Supplied passage:

^^^^^^^^

Toni Bowers is Managing Editor of TechRepublic and is the award-winning blogger of the Career Management blog. She has edited newsletters, books, and web sites pertaining to software, IT career, and IT management issues.

38 comments
ivoyhip
ivoyhip

I have this experience. My current workplace used to have only fewer than 20 full time staffs. It has more than 50 full time staffs now. The working environment is so different. 1) The company structure was very simple in a small company was small. There were no official departments. It is very easy to work with everyone. Currently, we have multiple departments in the company. Each department is accountable for certain types of work. This leads to the mindset of We vs. They. Sometimes, there are conflicts among departments. 2) Communication flow was better in a small company. Each coworker pretty sure what other coworkers are doing. Currently, this is not the case in my workplace

major.malfunction
major.malfunction

Once the original core gets settled in after a few years, all the new employees are forever treated as second class because "they weren't here when we were building the place!". The old timers get up on their pedestal regardless if they even deserve it. Just because you answered the phones when we were small doesn't mean you are now an executive when the company has 75 employees! I worked for 10 years in a company that grew like that. Even though I was considered a "charter member", I didn't feel any sense of entitlement or think that new processes were beneath me. In fact, I tried to push through the changes. But I found that there were just too many "ol'timers" who wanted to keep it simple and not have to actually let other people in the company know what they did with source code, etc. And although the founders of the company readily agreed that it was hindering operations SEVERELY, they would rather not upset the Old Guard since they had so much knowledge, etc. Phhhhhhhhhtttt! that was enough for me and I walked away after 10 years of it. Now climbing new mountains and I couldn't be happier!

^^^^^^^^

Dataset extract:
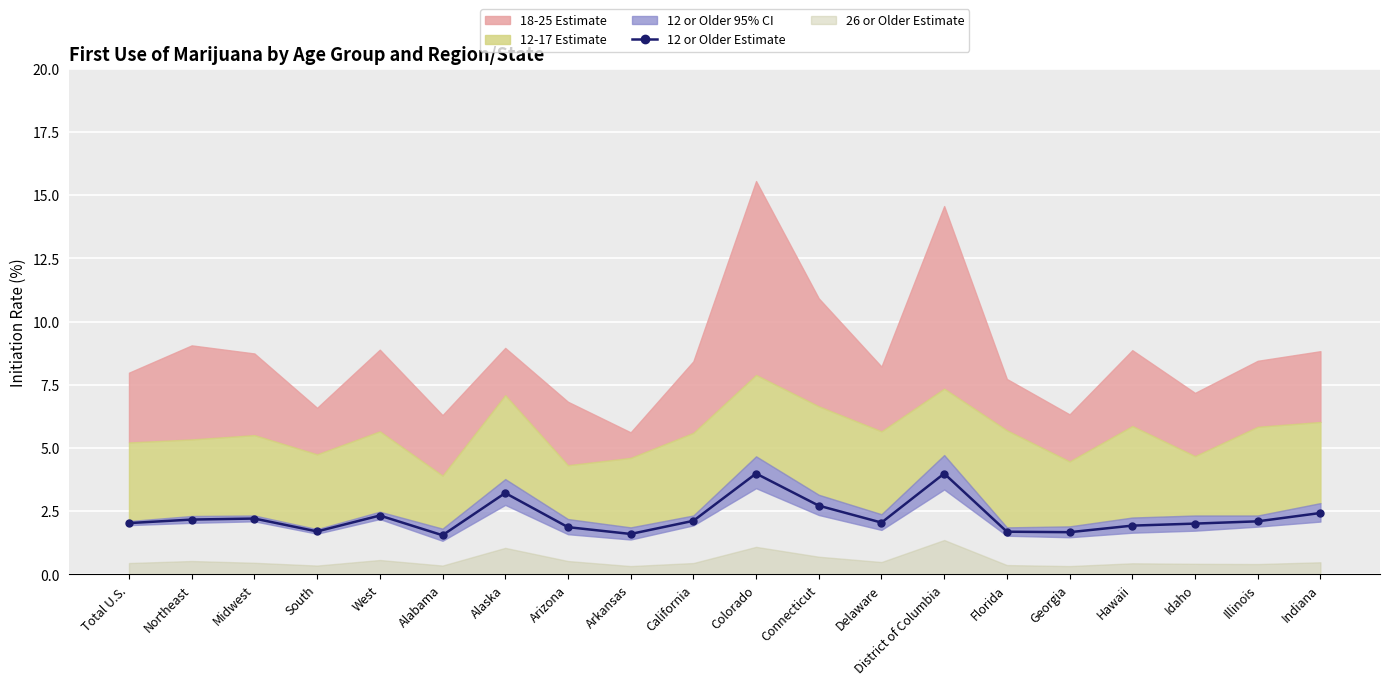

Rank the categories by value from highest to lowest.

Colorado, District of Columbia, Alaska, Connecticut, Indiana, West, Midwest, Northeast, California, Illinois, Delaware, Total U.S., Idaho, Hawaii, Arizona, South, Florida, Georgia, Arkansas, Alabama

^^^^^^^^

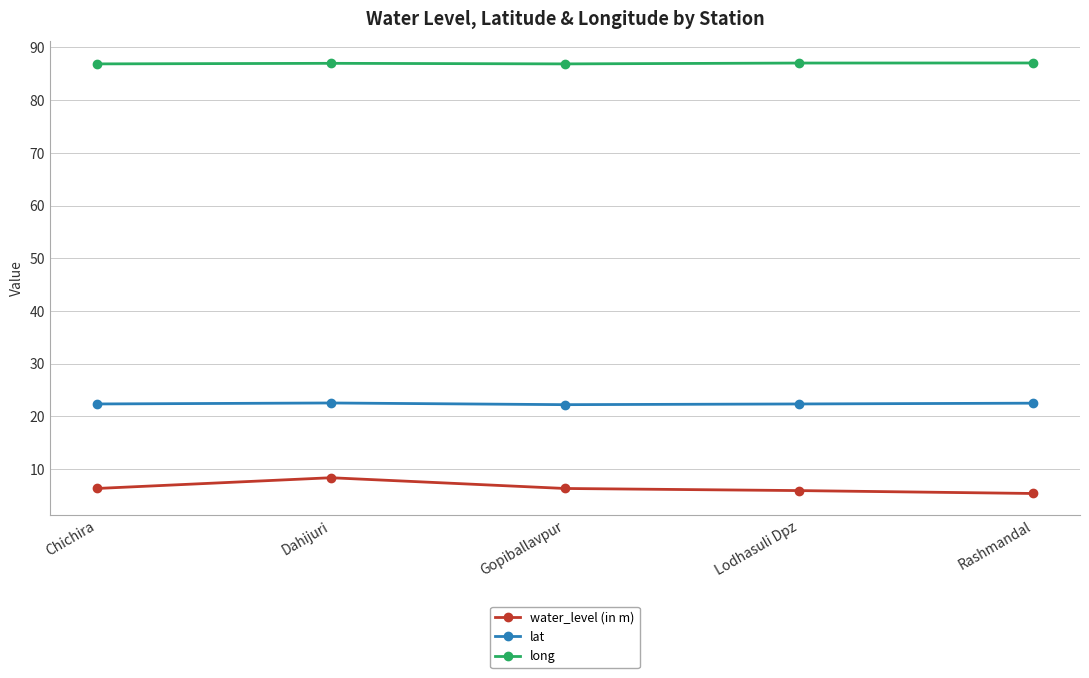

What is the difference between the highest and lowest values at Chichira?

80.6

^^^^^^^^

Actions to take:
1. Answer these questions about the company-growth passage.
(a) How many full-time staff does the first commenter's workplace have now?
(b) How many years did the second commenter work at the company that grew?
(c) Which blog does Toni Bowers write?
2. Carry on the company-growth passage, picking up right after its final sentence.

Responses to the exercise:
1.
(a) More than 50.
(b) 10 years.
(c) The Career Management blog.

2.
bastokyg
bastokyg

I'm a designer. I worked for Chevron alternative energy for almost 10 years from the mid-70s to mid-80s. The company is very large (80k)and conservative and was organized along military lines, that is top-down. Innovation and passion were pretty much only possible within departments. I can't imagine describing Chevron as passionate and quirky. Then I went to Microsoft in the late 80s and it was like night and day. The company was still relatively small (1200 people) compared to what it is today. Every day for the first few years, I felt that I was making changes and improving the products, and I think we all felt that way. Over time, as MS got bigger and people started hiring graduates from their alma mater (Harvard, Yale, and the like), as opposed to people who could do the job, it got bogged down in levels of management that took quirky out of the picture. I think the company would have done better had it been broken up into smaller independent units with fewer levels of interference. I think it's the nature of the beast for companies, as they grow, to become more and more conservative. As a designer, I find myself in a position, often as not, where I'm creating standards, because when I came in there were none. With the best of intentions, I am creating a level of "management" if you will, that could be perceived as stifling creativity (although I don't see it that way). We all do our best to stay creative, but often times this gets lost in the bigger companies.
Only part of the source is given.